My eyes twinkled. "I-I'm on top of the world," I replied, to which the audience cheered again in my favor. "Like, I was even more nervous this week than last week, to be perfectly honest, but- y'know, I wanted to show that I'm more than just a rocker girl who sticks to one style. I'm able to do so much more and be so much more than a lot of people expect. And that's what I hoped I proved and accomplished tonight." I linked my fingers together in front of me, still smiling wide enough to where my mouth almost hurt.
The show's host bid me farewell to the audience, and I gave them a wave as I strode off, then starting to run as best as I could in my boots back to the opposite wing once I was safely backstage. I was picked up off the ground by a pair of arms as Jamie proceeded to spin me around in circles, which now became very common for him to do when he hugged me.
"That song was perfect for you," he told me. "It was beautiful."
He then set me down, pulling away enough for him to gently take my face in his hands and stare at me, his gorgeous dark brown eyes meeting my grey-blue ones. "Just like you."
SHUT UP AND KISS ME YOU FOOL.
I ignored my rather "primal" thoughts and smiled wide again, leaning up and touching my forehead to his, but made no further move to do anything else.
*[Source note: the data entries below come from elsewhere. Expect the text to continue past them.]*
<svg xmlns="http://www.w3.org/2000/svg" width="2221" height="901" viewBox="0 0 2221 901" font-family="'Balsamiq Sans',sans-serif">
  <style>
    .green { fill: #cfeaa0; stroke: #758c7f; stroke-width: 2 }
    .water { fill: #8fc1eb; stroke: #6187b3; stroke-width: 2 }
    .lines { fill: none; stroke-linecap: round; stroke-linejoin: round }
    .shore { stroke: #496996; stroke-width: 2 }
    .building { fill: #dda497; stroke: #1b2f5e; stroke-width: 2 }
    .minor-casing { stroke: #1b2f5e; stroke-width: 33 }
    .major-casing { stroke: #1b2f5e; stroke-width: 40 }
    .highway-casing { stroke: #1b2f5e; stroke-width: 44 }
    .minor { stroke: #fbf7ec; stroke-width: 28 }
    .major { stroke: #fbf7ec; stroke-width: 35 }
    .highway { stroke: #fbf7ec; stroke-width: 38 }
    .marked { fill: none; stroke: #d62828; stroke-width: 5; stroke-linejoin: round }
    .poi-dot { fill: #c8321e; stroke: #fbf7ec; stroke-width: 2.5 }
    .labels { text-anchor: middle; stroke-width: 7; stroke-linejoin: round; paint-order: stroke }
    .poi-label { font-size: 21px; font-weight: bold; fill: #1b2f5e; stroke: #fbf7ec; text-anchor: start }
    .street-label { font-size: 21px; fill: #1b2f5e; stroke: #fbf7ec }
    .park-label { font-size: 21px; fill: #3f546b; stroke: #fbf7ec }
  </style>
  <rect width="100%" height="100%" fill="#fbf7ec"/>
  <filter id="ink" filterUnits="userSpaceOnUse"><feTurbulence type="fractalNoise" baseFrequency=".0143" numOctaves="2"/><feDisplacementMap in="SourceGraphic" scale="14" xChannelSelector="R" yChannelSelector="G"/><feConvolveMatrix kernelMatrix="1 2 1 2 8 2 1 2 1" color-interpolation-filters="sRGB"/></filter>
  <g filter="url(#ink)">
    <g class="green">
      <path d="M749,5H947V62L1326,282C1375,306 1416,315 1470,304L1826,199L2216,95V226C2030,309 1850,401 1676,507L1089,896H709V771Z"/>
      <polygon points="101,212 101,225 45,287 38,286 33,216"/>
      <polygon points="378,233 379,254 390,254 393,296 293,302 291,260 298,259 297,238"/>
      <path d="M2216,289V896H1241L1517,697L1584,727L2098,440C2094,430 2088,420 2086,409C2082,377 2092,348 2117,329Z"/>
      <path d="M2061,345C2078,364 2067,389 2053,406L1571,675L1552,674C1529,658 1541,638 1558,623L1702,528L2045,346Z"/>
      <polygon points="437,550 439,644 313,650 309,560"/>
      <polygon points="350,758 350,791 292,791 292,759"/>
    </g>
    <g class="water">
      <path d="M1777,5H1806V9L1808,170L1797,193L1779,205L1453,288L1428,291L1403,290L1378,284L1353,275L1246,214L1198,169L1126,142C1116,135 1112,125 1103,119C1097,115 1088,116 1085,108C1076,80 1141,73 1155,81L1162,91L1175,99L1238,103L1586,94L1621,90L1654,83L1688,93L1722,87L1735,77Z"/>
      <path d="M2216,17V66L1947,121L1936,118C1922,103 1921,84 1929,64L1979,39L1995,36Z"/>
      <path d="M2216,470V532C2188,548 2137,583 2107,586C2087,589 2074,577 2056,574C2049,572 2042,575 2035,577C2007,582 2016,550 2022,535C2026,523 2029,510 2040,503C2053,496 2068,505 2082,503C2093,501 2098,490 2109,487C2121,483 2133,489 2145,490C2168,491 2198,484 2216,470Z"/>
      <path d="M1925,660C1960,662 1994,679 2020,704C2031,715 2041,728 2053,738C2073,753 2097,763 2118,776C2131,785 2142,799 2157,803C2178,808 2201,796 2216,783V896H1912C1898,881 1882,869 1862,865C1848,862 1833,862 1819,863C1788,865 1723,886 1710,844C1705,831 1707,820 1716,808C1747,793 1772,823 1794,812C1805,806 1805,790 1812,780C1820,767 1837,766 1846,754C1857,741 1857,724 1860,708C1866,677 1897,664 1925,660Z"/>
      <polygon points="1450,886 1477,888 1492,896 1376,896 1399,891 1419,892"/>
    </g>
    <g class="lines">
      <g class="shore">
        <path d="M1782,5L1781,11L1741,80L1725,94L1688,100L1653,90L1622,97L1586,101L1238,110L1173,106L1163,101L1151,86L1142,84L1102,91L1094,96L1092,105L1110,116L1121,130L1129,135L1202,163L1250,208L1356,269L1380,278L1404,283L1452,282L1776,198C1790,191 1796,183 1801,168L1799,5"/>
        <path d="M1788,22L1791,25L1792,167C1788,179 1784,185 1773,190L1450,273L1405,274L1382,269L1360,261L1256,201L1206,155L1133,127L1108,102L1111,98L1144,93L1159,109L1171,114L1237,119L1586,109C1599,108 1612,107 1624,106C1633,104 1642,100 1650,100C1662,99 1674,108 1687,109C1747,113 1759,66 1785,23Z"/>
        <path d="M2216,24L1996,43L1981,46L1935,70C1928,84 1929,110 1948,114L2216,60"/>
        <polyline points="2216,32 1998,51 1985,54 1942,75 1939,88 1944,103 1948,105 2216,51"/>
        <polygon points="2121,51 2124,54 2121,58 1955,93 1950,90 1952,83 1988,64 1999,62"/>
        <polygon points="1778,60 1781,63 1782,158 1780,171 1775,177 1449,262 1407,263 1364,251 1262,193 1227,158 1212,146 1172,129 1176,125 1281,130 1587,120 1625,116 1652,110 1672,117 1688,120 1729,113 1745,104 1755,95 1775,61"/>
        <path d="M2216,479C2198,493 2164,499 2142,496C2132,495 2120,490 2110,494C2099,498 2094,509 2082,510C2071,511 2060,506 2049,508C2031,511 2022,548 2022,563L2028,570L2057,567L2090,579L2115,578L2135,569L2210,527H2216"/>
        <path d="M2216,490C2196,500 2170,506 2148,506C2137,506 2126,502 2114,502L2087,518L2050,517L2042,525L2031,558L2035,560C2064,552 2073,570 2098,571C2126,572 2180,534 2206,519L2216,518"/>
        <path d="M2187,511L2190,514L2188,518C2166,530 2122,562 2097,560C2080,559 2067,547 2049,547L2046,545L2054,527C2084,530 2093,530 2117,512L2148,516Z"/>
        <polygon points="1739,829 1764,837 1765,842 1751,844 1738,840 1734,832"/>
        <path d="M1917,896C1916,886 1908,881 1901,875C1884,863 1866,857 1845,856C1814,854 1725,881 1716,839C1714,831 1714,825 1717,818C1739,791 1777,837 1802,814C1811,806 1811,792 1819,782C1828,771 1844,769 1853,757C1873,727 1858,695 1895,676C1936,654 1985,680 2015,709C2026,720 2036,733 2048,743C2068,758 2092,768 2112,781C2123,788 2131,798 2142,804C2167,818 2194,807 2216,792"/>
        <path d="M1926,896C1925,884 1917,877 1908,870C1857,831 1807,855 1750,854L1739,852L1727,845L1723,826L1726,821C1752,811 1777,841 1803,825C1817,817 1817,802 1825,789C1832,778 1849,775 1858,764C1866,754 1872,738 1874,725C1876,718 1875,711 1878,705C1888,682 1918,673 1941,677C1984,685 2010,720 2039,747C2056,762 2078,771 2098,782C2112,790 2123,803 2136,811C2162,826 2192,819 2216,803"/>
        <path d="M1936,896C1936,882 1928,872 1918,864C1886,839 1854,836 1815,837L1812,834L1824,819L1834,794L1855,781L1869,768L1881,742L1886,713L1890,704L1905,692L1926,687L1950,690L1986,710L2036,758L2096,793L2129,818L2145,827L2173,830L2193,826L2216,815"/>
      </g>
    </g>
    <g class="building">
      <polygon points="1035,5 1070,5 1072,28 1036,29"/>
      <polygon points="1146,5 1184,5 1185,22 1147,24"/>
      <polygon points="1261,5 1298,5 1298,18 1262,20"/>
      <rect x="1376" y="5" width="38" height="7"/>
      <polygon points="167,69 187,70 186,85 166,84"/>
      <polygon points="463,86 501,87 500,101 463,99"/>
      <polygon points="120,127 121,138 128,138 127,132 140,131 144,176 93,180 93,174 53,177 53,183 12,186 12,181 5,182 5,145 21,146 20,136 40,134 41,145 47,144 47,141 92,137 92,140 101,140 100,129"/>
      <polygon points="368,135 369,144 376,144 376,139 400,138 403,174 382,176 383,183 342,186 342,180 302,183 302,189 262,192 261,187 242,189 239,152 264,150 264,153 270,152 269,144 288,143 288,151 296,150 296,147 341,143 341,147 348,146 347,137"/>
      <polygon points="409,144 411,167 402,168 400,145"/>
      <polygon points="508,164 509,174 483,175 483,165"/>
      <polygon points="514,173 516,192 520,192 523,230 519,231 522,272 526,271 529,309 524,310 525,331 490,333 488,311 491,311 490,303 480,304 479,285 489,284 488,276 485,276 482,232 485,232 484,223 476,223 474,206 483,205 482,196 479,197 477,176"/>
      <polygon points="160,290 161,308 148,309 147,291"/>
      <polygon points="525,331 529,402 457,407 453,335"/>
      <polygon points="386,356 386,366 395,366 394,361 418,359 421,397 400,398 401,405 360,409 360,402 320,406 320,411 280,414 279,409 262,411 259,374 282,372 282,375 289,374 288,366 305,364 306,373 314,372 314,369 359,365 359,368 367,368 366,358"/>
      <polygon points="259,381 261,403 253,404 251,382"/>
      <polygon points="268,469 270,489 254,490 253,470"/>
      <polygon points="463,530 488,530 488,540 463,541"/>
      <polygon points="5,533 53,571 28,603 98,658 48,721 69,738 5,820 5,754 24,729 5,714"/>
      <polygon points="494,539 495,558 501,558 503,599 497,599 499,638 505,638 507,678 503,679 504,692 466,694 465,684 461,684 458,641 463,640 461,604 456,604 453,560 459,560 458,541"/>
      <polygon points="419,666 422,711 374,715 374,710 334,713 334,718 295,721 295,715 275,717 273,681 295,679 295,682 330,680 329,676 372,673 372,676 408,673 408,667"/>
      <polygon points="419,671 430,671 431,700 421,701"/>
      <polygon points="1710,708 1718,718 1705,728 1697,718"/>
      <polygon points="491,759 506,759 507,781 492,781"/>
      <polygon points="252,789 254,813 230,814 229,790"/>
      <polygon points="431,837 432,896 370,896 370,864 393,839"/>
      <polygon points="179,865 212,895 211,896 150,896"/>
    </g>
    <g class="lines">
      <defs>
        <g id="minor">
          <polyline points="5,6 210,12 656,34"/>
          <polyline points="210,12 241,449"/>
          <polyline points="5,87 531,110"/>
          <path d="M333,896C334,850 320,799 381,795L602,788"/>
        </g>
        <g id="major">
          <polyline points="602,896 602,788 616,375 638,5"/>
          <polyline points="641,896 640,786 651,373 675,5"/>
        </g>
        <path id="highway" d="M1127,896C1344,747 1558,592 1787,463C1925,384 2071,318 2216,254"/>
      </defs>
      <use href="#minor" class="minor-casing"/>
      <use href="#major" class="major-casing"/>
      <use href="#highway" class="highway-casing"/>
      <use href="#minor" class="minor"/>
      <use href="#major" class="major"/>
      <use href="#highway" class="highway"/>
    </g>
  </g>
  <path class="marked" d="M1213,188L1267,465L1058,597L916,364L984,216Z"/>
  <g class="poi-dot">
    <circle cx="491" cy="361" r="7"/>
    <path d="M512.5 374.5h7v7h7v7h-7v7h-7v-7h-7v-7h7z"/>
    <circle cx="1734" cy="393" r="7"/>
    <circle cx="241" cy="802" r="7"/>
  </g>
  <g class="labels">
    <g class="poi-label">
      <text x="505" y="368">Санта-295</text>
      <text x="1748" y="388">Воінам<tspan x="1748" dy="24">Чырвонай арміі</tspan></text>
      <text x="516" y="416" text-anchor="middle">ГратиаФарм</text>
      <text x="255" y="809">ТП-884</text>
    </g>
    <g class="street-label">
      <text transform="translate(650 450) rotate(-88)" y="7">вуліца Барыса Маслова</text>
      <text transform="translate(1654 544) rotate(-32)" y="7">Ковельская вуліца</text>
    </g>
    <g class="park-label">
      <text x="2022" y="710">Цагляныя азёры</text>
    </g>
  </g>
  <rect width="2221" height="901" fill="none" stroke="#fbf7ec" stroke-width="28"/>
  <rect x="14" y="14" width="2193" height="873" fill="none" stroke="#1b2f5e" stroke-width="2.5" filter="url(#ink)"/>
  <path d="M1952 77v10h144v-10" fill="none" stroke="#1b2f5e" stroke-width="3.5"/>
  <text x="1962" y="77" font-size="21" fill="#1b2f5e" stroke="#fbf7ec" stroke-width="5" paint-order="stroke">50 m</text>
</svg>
He did the same; just standing there in silence, holding me in his arms as I did to him, letting the top of our heads stay together as our smiles shone in the reflection of each other's eyes.
Nothing more was needed. This was enough for both of us, for now.

When night fell on the eventful day, Stacey and Lucie had scrambled under their blankets and were out like lights. Before I closed my eyes and drifted off, a buzz from my nightstand caused me to reach out and take my phone in my hand to see who had messaged me.
I placed it back on the desk smiling wider than ever, the upturn of my lips never once leaving my face as I succumbed to sleep.

"I meant what I said earlier, by the way. Goodnight, beautiful. Jx"
♠ ♠ ♠
For those of you- which is the very few of you that have actually read my story- wondering why the "connection" between the two is happening so quickly, don't worry too much- nothing's really gonna happen for another few chapters. This is just building the relationship for now. Besides, when something does happen, I think you might enjoy it.